|Isaac Asimov (1920-1992)
American Isaac Asimov is esteemed for his science fiction and for his popular works in all branches of science. Asimov was born in Petrovichi, Russia. His family emigrated to the United States when he was three years old and settled in Brooklyn, New York. His encounters with science-fiction magazines led him to follow the dual careers of writing and science. He entered Columbia University at the age of 15 and at 18 sold his first story to Amazing Stories.

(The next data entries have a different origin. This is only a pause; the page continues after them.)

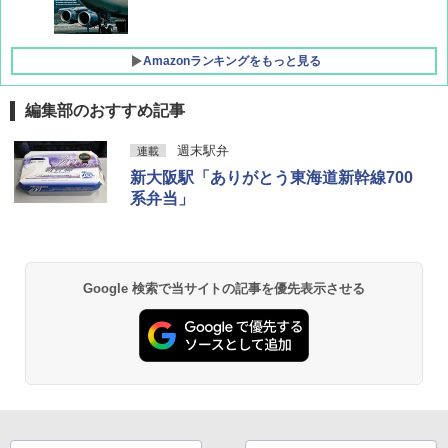
Amazonランキングをもっと見る
編集部のおすすめ記事
D40 地球の歩き方 チェンマイ タイ北部の魅
[キャンパーズコレクション 山善] ポップアッ
DEWEL パラソル 大型 ビーチ アウトドアパ
週末駅弁
連載
力的な町 2026～2027 地球の歩き方D アジア
プテント 傘みたいに広げて畳める パッとサ
ラソル ガーデン サイトシート付 折りたたみ
新大阪駅「ありがとう東海道新幹線700
ッとサンシェード キューブ フルクローズ メ
防水 UVカット 4段階高さ調整 軽量 収納袋付
ッシュ 簡単設置 ワンタッチテント キャンプ
き
￥2,079
系弁当」
&ハイキング カーキ PATC-150(KH)
￥6,459
￥6,831
A09 地球の歩き方 イタリア 2026～2027 地
球の歩き方A ヨーロッパ
BUNDOK(バンドック)ソロ ドーム 1 EX BDK
Google 検索で当サイトの記事を優先表示させる
PYKES PEAK (パイクスピーク) 着替えテン
-08EX カーキ ソロキャンプ ポリエステル フ
ト プライバシー テント 【中が透けない】 1
レーム テント
￥2,479
人用 折りたたみ 防災グッズ 災害用トイレ ビ
ーチ ピクニック ポップアップテント 携帯 簡
￥14,800
易 トイレテント (ブラック)
地球の歩き方 スター・ウォーズ
￥4,980
GRANDOOR ステンレス保冷剤 2個セット 2
￥2,695
026リニューアル 急速冷凍 空間倍増 衛生的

After serving in World War II, Asimov earned a Ph.D. at Columbia in 1948; he taught (1949-1958) biochemistry at the Boston University School of Medicine. His first science-fiction novel, Pebble in the Sky, appeared in 1950, and his first science book, a biochemistry text written with two colleagues, in 1953. Asimov turned to writing full time in 1958. He authored some 500 books for young and adult readers, extending beyond science and science fiction to include mystery stories, humour, history, and several volumes on the Bible and Shakespeare. Among his best-known science-fiction works are I, Robot (1950); "The Foundation Trilogy" (1951-1953), to which he wrote a sequel 30 years later, Foundation's Edge (1982); The Naked Sun (1957); The Gods Themselves (1972). Among his major science books are the Biographical Encyclopedia of Science and Technology (1964; revised 1982) and Asimov's New Guide to Science (1984), a recent revision of his widely acclaimed Intelligent Man's Guide to Science (1960). Later works include Foundation and Earth (1986); Prelude to Foundation (1988); and Forward the Foundation (1992). A two-volume autobiography, In Memory Yet Green, appeared in 1979.